### Supplied entries
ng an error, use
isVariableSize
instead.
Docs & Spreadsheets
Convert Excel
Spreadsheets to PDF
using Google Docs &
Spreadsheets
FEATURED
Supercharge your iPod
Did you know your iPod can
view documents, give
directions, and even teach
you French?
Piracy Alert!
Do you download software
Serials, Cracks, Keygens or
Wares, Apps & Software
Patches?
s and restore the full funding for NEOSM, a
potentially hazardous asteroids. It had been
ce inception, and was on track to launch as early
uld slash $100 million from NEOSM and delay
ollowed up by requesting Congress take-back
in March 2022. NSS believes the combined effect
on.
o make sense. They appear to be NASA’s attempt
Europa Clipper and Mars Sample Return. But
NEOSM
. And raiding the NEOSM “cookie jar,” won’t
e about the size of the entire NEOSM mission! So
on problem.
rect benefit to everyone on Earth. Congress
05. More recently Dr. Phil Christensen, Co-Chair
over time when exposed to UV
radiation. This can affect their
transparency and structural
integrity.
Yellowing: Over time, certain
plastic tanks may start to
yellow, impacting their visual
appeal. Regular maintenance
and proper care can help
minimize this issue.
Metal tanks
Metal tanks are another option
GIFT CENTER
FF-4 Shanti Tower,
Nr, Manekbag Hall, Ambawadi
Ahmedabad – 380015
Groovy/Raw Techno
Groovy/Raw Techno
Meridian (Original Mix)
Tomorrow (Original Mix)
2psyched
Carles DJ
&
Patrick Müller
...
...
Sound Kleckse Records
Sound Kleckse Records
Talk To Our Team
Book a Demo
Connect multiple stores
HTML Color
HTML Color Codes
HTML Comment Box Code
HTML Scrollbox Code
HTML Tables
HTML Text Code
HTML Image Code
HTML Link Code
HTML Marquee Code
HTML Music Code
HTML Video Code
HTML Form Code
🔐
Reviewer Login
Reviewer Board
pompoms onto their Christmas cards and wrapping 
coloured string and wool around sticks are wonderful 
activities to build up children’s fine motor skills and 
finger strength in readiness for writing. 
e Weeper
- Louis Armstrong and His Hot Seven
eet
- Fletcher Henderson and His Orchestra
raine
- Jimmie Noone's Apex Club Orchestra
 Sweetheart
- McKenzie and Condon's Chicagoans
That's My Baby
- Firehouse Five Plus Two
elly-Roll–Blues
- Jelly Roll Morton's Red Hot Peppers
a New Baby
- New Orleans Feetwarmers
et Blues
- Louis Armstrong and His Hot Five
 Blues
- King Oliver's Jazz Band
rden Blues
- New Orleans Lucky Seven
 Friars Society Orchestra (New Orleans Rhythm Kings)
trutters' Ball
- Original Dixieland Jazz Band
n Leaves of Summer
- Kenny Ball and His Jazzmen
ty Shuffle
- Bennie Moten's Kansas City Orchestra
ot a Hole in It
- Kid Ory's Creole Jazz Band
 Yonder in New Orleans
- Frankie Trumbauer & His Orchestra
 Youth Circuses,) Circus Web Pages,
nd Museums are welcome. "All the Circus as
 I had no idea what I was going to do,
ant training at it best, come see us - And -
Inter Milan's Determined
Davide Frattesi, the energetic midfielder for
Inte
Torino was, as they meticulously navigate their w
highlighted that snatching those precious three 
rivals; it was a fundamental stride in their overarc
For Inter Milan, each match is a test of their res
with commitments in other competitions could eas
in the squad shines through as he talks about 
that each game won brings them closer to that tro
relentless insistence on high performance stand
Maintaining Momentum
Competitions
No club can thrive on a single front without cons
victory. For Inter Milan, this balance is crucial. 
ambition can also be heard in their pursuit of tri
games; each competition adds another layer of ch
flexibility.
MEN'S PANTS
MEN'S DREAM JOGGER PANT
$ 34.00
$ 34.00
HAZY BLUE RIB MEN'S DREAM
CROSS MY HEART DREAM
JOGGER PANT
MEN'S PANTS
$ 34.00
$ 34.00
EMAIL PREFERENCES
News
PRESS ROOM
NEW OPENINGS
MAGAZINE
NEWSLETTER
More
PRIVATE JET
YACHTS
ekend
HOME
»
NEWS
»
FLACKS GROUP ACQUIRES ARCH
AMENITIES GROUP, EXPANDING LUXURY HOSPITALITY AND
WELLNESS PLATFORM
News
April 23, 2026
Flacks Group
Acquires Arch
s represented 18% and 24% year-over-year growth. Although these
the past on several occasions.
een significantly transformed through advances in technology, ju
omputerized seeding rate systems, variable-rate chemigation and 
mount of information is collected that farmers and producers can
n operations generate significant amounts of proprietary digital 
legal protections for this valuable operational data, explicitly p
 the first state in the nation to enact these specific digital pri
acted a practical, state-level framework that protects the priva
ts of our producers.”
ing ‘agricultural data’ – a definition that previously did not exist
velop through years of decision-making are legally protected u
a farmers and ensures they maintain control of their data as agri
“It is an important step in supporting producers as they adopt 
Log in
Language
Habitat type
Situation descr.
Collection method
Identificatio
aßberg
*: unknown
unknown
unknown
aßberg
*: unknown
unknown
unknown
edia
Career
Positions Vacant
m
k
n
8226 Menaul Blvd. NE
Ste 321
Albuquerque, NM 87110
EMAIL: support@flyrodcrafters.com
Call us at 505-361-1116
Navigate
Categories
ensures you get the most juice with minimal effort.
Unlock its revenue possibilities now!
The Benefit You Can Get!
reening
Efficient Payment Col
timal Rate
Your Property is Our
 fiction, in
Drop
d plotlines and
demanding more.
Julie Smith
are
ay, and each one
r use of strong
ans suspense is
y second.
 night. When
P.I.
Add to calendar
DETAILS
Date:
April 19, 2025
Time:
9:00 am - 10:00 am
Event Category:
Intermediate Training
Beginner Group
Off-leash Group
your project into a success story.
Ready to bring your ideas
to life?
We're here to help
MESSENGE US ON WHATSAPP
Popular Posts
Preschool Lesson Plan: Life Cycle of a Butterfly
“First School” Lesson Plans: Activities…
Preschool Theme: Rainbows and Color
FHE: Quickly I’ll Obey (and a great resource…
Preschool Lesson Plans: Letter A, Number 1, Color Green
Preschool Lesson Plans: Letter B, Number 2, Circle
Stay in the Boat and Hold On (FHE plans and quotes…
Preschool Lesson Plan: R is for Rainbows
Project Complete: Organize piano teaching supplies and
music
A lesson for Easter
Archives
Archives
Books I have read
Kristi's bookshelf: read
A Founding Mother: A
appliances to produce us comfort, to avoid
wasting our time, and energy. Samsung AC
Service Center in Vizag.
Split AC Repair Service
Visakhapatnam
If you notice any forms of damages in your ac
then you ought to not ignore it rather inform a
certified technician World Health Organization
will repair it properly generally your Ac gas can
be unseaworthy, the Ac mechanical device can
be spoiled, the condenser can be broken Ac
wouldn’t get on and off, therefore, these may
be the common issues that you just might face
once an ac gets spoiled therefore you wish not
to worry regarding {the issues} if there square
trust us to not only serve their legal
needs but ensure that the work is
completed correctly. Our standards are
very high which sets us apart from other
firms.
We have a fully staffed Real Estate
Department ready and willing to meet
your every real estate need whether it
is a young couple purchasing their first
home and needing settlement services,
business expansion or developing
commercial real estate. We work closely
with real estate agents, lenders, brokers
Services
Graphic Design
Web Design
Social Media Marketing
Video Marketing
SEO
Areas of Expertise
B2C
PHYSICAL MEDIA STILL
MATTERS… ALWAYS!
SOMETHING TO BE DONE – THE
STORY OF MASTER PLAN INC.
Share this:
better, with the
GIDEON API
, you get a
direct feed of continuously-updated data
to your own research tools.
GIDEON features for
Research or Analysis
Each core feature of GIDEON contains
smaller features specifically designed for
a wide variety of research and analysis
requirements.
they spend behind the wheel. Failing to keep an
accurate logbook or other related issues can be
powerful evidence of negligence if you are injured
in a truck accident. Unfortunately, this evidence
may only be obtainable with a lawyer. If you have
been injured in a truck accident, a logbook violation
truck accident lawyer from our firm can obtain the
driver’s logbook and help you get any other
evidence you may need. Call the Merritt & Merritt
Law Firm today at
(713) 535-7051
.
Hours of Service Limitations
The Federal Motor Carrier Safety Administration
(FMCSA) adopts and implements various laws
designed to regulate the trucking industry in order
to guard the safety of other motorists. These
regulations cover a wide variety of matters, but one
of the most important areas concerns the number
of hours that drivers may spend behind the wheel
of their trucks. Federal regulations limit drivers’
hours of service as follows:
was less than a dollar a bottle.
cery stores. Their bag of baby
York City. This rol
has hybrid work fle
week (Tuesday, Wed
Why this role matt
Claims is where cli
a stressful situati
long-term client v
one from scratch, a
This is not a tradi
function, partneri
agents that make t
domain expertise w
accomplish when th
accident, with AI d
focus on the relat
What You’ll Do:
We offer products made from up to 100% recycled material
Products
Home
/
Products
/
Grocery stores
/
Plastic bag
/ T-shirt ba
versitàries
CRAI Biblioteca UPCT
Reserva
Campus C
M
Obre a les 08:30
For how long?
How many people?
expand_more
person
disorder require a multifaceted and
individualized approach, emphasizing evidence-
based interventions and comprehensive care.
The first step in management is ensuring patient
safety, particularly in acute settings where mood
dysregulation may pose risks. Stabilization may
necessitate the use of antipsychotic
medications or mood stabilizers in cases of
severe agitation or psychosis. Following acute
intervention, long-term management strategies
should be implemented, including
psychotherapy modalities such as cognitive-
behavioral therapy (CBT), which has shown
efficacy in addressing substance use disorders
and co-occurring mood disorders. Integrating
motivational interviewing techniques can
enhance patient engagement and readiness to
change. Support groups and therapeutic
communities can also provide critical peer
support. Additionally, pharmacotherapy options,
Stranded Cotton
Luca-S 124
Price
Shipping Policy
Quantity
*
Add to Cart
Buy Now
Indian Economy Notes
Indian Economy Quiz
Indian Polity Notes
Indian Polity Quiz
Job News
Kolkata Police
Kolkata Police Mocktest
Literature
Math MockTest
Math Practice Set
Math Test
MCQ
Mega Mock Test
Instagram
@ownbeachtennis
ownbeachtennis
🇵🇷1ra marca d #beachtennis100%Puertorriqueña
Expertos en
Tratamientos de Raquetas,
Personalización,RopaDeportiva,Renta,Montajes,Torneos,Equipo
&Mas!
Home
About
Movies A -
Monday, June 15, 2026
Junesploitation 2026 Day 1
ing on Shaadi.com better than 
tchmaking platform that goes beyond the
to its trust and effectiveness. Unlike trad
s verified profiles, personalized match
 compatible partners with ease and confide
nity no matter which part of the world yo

### Work instruction
Write out, from the lines above, only those from the line with "they spend behind" to the line with "driver’s logbook and help you get any other", exactly as given, including the first and the last.

### Exercise output
they spend behind the wheel. Failing to keep an
accurate logbook or other related issues can be
powerful evidence of negligence if you are injured
in a truck accident. Unfortunately, this evidence
may only be obtainable with a lawyer. If you have
been injured in a truck accident, a logbook violation
truck accident lawyer from our firm can obtain the
driver’s logbook and help you get any other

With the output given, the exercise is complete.